Although supply chains have long been a topic of concern within businesses and think tanks, the issue exploded into public view last year when medical workers struggled to obtain enough masks and other protective gear to treat COVID-19 patients. More recently, automakers including General Motors and Ford have slowed production because they can’t obtain enough computer chips for new vehicles, which need the chips to power everything from engines to entertainment systems.
“These little chips here for automobiles, I didn’t realize how many billions of chips are in here,” Biden said during an Oval Office meeting with a bipartisan group of lawmakers before signing his executive order.
Taiwan manufactures the bulk of the world’s supply of semiconductors, which are a key component in computer chips. But Sen. John Cornyn (R-Texas), one of the lawmakers who met with Biden, said afterward that the U.S. needs to increase its production capabilities because China is moving rapidly to corner a larger share of the market.
“We all understand this is important, not only to our economy but to our national security, because these cutting edge, high-end semiconductors — they operate on everything from the F-35 fifth-generation stealth fighter to our cellphones,” Cornyn said.

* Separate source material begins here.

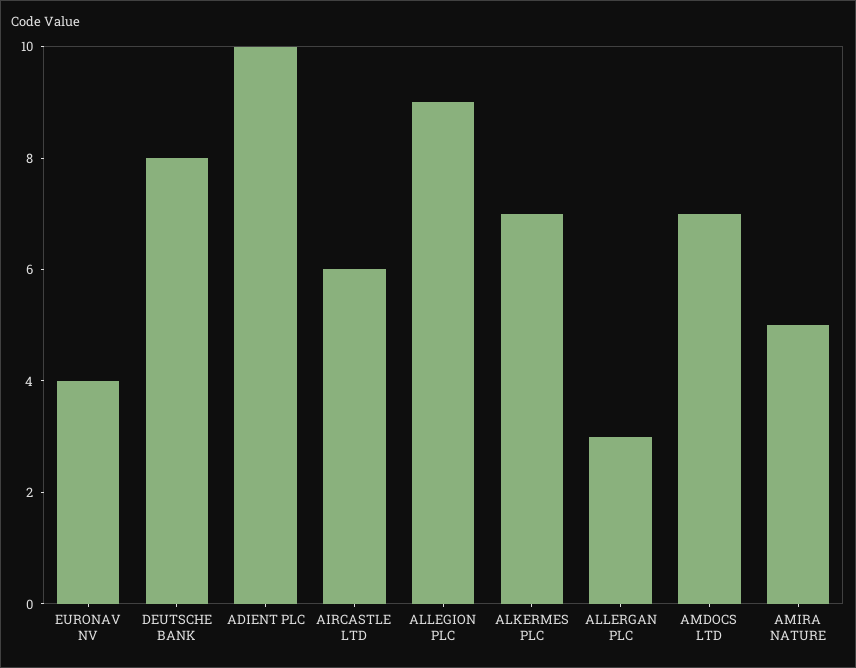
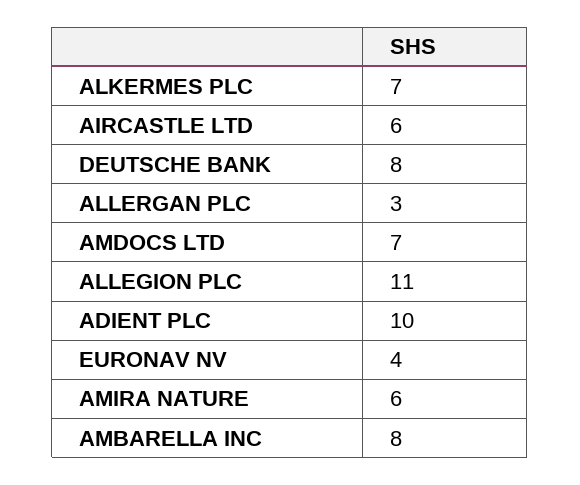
ALLEGION PLC: 9 -> 11
AMIRA NATURE: 5 -> 6
AMBARELLA INC: none -> 8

Senate Majority Leader Charles E. Schumer (D-N.Y.) said this week that Senate committees would be drafting legislation to address the issue.

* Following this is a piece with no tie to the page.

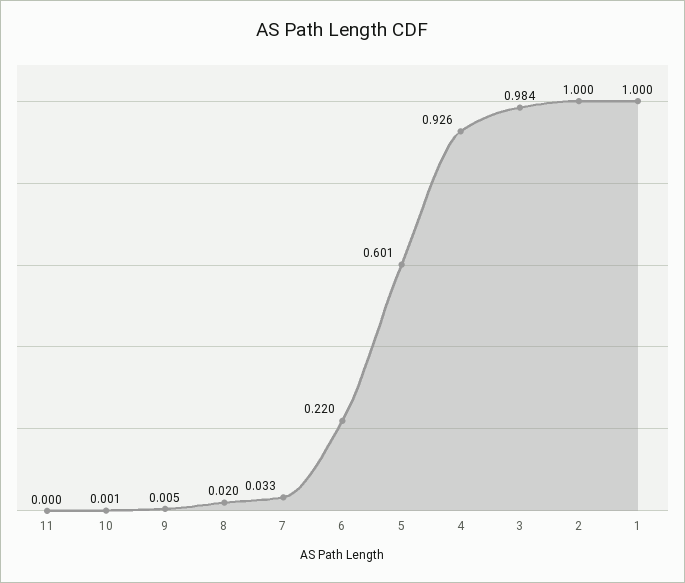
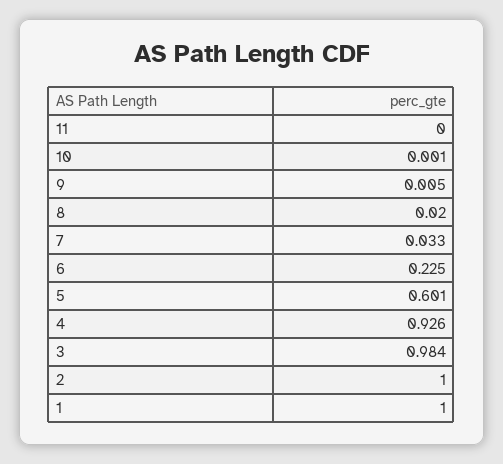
6: 0.22 -> 0.225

“Right now, semiconductor manufacturing is a dangerous weak spot in our economy and in our national security,” he said at a news conference. “That has to change.”

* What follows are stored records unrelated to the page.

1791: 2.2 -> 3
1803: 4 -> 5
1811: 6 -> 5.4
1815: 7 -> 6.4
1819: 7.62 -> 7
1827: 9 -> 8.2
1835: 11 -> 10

Biden’s executive order calls for a 100-day review of supply chains for semiconductors, rare earth minerals, large-capacity batteries and pharmaceutical ingredients. The batteries are particularly important for electric cars at a time when the president is pushing to get more of the zero-emission vehicles onto American roads and into the global marketplace to combat climate change.
Supply chains are enormously complex, and it remains to be seen what actions the Biden administration might take once the review is over.
“It’s very difficult. What you’re doing is changing the incentives and prices that affect thousands or millions of companies,” said Yukon Huang, a senior fellow at the Carnegie Endowment for International Peace.
Administration officials pitched the initiative as a way to create more jobs in the United States.
“Creating more resilient supply chains is an opportunity for our country to come together to create well-paying jobs for workers,” Sameera Fazili, deputy director of the White House National Economic Council, told reporters.
Biden will rally allies and set a new tone, yet underneath, his China policy may look closer to Trump’s than to Obama’s a decade ago.
Lobbyists for major industries, including healthcare, automotive and information technology, sent a letter to Biden this month calling for more federal funding and tax cuts as incentives to increase semiconductor manufacturing in the U.S.
“These initiatives will help grow the U.S. economy, increase jobs in advanced manufacturing, assure the supply of critical components essential to virtually all sectors of the economy, and strengthen our national security,” they wrote in a letter.
Barry Lynn, the executive director of the liberal Open Markets Institute, warned that it could be difficult to scale up manufacturing of semiconductors.
“It won’t get fixed overnight. This is one of the reasons it’s so dangerous,” he said. “It’s not like water in the tap. You can’t just turn a spigot.”
Supply chains are also a foreign policy puzzle. For example, China is the largest exporter of rare earth minerals, which are used to build consumer electronics, medical equipment and more.
One senior administration official, who requested anonymity to discuss the president’s executive order, said it’s possible the United States is “overly dependent on a single source” of rare earth minerals, and the White House would be “working with allies and partners to ensure we have diverse and resilient sources of supply.” Yet it’s unlikely that the United States would produce more at home, because the work is environmentally damaging.
Although Biden wants to temper relations with China after the combativeness of former President Trump’s approach, he said this month that he expects “extreme competition” between Washington and Beijing.
Dean Cheng, a senior research fellow at the conservative Heritage Foundation, said rejiggering the economic relationship between the United States and China could have ripple effects in other areas where Biden seeks cooperation, such as reducing global greenhouse gas emissions.
“If he intends to restrict Chinese access to the American market,” Cheng said, “he should expect the Chinese to tell John Kerry” — Biden’s top international envoy for climate change — “to fly his private jet into the Pacific Ocean.”